In this session the committee will hear an update of methods and models to address the scientific question of how best to prevent TSE cross-contamination of batches during manufacturing of products derived from human plasma, a low-risk tissue.   

Specific to today’s discussion of facilities and equipment used in plasma fractionation, the committee is asked to consider the following points:


·        The risk that the starting material (plasma) might be contaminated with the agent of vCJD

·        The likelihood that existing, conventional cleaning methods, especially those that include exposure to solutions of sodium hydroxide and/or sodium hypochlorite as cleaning agents for stainless steel equipment—methods that are validated by assessment of remaining total protein and/or total organic carbon—may clear contaminating TSE agents

·        The removal of TSE infectivity by precipitations, filtrations, and discarding of resins during plasma processing

·        Experimental observations that TSE infectivity may be retained by chromatographic columns

·        The current state of knowledge about effective cleaning methods for TSE agents




Considering current facility cleaning practices, the low risk of vCJD infectivity in human plasma, and the ability of plasma fractionation methods to clear TSE agents:


1.      Does the committee feel that current facility cleaning methods, e.g., the use of solutions of sodium hydroxide or sodium hypochlorite, and followed by extensive rinsing cycles, are adequate to minimize the possibility that an infectious dose of the vCJD agent may be carried over from one manufactured lot into the next?


2.      Are the available scientific data sufficient for FDA to recommend specific methods for cleaning of equipment used in the manufacture of plasma derivatives with respect to TSE agent clearance or inactivation? 


a.      If so, please identify which methods can be recommended.

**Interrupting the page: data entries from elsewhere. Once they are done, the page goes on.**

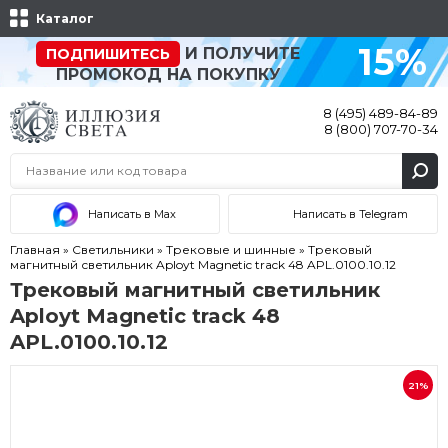
Каталог
15%
И ПОЛУЧИТЕ
ПОДПИШИТЕСЬ
ПРОМОКОД НА ПОКУПКУ
8 (495) 489-84-89
8 (800) 707-70-34
Написать в Max
Написать в Telegram
Главная
»
Светильники
»
Трековые и шинные
»
Трековый
магнитный светильник Aployt Magnetic track 48 APL.0100.10.12
Трековый магнитный светильник
Aployt Magnetic track 48
APL.0100.10.12
21%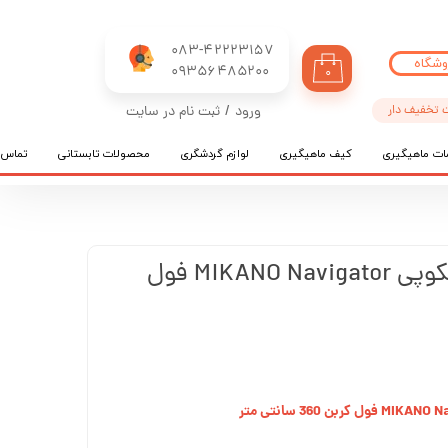
083-42223157
وشگاه
​​​​​​​09356485200
۰
 تخفیف دار
ورود
/
ثبت نام در سایت
حساب کاربری من
ات ماهیگیری
کیف ماهیگیری
لوازم گردشگری
محصولات تابستانی
تماس ب
تغییر گذر واژه
سفارشات
خروج از حساب کاربری
چوب ماهیگیری تلسکوپی MIKANO Navigator فول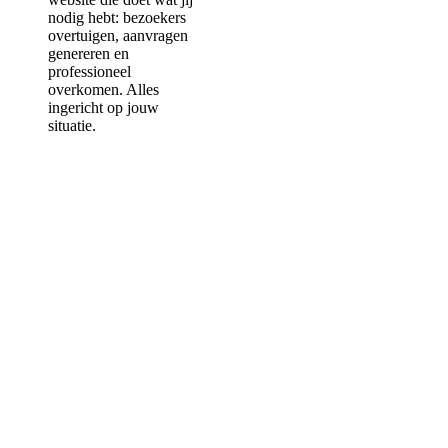
nodig hebt: bezoekers
overtuigen, aanvragen
genereren en
professioneel
overkomen. Alles
ingericht op jouw
situatie.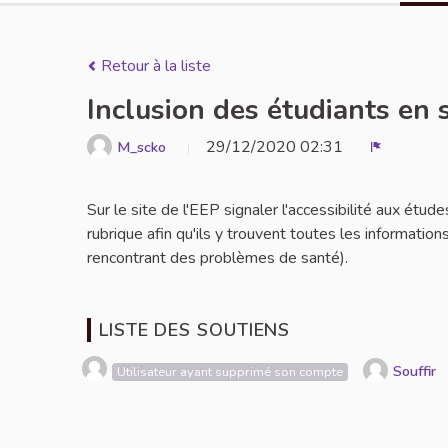
Retour à la liste
Inclusion des étudiants en 
29/12/2020 02:31
M_scko
Signaler
Sur le site de l'EEP signaler l'accessibilité aux étu
rubrique afin qu'ils y trouvent toutes les informations
rencontrant des problèmes de santé).
LISTE DES SOUTIENS
Souffir
Utilisateur ayant supprimé son compte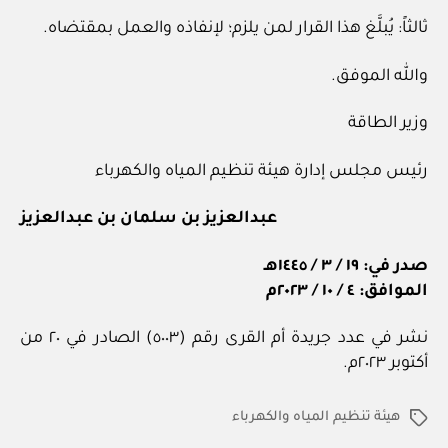
ثالثاً: يُبلَّغ هذا القرار لمن يلزم؛ لإنفاذه والعمل بمقتضاه.
والله الموفق.
وزير الطاقة
رئيس مجلس إدارة هيئة تنظيم المياه والكهرباء
عبدالعزيز بن سلمان بن عبدالعزيز
صدر في: ١٩ / ٣ / ١٤٤٥هـ
الموافق: ٤ / ١٠ / ٢٠٢٣م
نشر في عدد جريدة أم القرى رقم (٥٠٠٣) الصادر في ٢٠ من
أكتوبر ٢٠٢٣م.
هيئة تنظيم المياه والكهرباء
الوسوم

b.      b. If not, please describe what additional studies would assist in  development of such recommendations.explain why.





[1] For residence between 1980 and 1996

[2] Plasma collected by plasmapheresis

[3] Plasma from units of whole blood

[4] For residence from 1980 to the present

[5] Most European countries do not have a donor deferral for France; 2 countries have a 6 month donor deferral for Ireland and France, and one country has a 6 month deferral for France alone.

[6] The majority of the European countries have a 6-month deferral for UK between 1980-1996.